**EXERCISE DIRECTIONS**
Set down every record below exactly as it appears, but without the pictures.

**DATA EXTRACT**
================

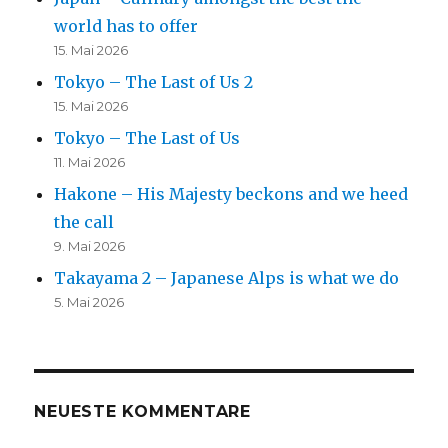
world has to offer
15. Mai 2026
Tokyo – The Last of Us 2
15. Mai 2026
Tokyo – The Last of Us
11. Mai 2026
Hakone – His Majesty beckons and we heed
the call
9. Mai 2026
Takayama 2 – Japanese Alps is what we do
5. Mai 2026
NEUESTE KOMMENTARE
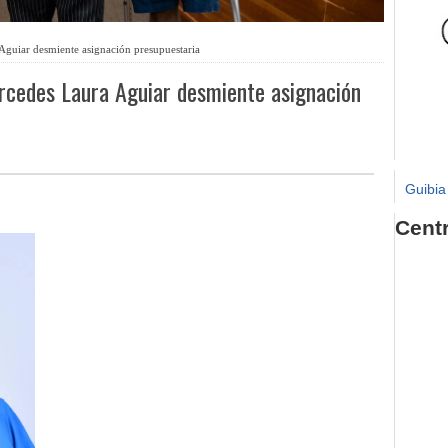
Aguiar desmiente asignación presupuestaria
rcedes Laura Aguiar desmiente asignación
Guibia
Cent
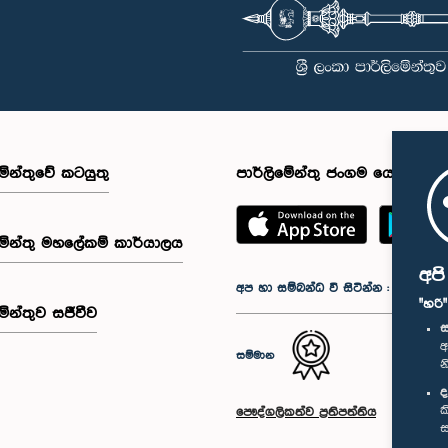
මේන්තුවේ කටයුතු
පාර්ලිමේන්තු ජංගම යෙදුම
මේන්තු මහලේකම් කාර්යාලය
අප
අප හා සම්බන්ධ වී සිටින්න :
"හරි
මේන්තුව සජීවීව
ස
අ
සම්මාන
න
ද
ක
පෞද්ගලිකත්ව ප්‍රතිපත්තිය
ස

================

**SOLUTION FOR THIS PROBLEM**
world has to offer
15. Mai 2026
Tokyo – The Last of Us 2
15. Mai 2026
Tokyo – The Last of Us
11. Mai 2026
Hakone – His Majesty beckons and we heed
the call
9. Mai 2026
Takayama 2 – Japanese Alps is what we do
5. Mai 2026
NEUESTE KOMMENTARE
Aguiar desmiente asignación presupuestaria
rcedes Laura Aguiar desmiente asignación
Guibia
Cent
මේන්තුවේ කටයුතු
පාර්ලිමේන්තු ජංගම යෙදුම
මේන්තු මහලේකම් කාර්යාලය
අප
අප හා සම්බන්ධ වී සිටින්න :
"හරි
මේන්තුව සජීවීව
ස
අ
සම්මාන
න
ද
ක
පෞද්ගලිකත්ව ප්‍රතිපත්තිය
ස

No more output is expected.